One way to get students to enjoy the process a little more is to have them write their own problems for others to solve. Even the youngest writers and mathematicians will be able to construct something like the following:
Ann went to the store. She bought 5 apples. Her brother bought 3 apples. How many apples did they have altogether?
Simple, huh? When modeled, it really can be. Your students will need to know that they first have to set up a scenario. (Ann going to the store.) Then something has to happen that involves a quantity - apples, candy canes, packs of toilet paper, whatever. (Ann bought five apples.) This quantity has to be added, subtracted, multiplied, or divided by another number. (Her brother has three apples.) Then they have to ask the actual question, "How many apples did they have altogether?" which is a fantastic opportunity to talk to young children about common math vocabulary. "Altogether" means you are almost certainly adding two numbers. "Difference" means you will probably subtract. As the students get older and the problems get tougher, they'll encounter multi-step problems that will be more complex, but with this foundation, word problems will be much less painful than most of us remember.
Tuesday August 28, 2012
We've already discussed here how children's literature provides an engaging, meaningful, and cross-curricular way to get students interested in mathematics. Quilting is yet another way to get students to reconsider math concepts like fractions, geometry, and area in a very hands-on and visual way. No needles, thread, or fabric required!
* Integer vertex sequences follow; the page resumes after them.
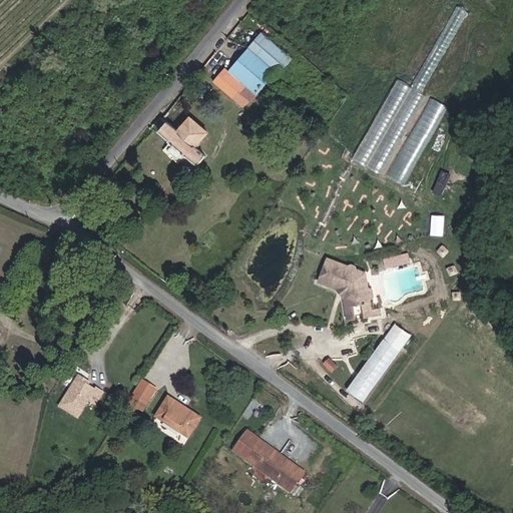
[(270,78),(271,79),(276,72),(280,74),(292,59),(262,32),(248,48),(249,49),(228,72),(255,95),(270,78)]
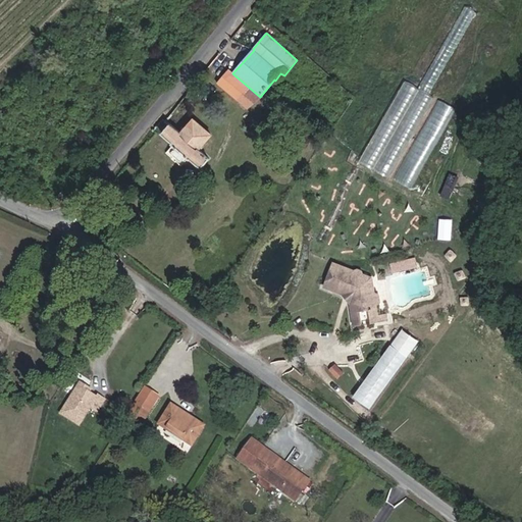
[(247,109),(260,97),(232,73),(228,69),(216,83),(247,109)]
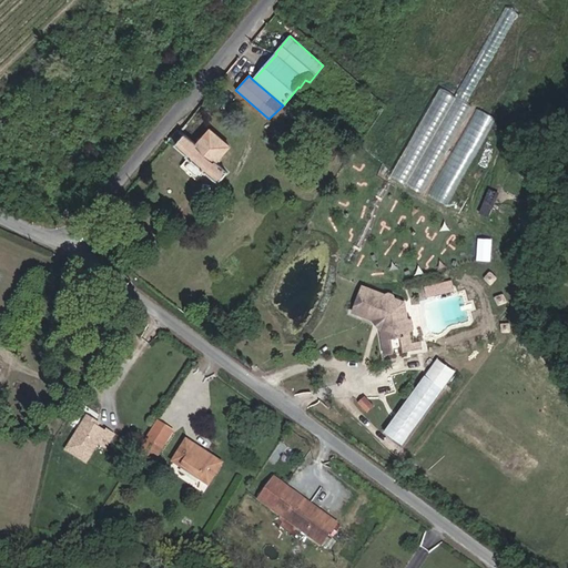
[(437,87),(393,176),(426,193),(469,103),(437,87)]
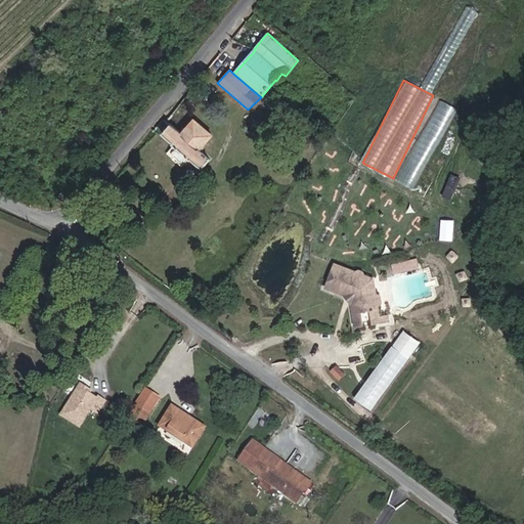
[(440,99),(398,180),(412,187),(454,107),(440,99)]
Smaller children can explore the tiling aspects of simple geometric figures like squares and triangles. For the five and six year olds, the challenge will be to see how to fit their smaller shapes within a larger quilt square (i.e. 9 x 9 piece of white paper) without overlapping them or leaving any white space. This is a great lesson in the properties of shapes - the number of sides, how polygons fit together, and what can be created with some very simple shapes.
Your older children will be able to construct more complex designs, and can explore additional areas of mathematics as they do so. Take their completed quilt squares and question them about fractions. What fraction of your quilt square is red? Yellow? For students who have begun exploring the concept of area, ask them to calculate the area of their quilt square. You can even ask your more challenge-ready students to calculate the area of their square that is white, blue, green, etc. All students in the upper elementary grades should be able to measure and then calculate the perimeter of their square and the class-made quilt. All of these are excellent math extensions from what seems at first glance to be a fancy art project.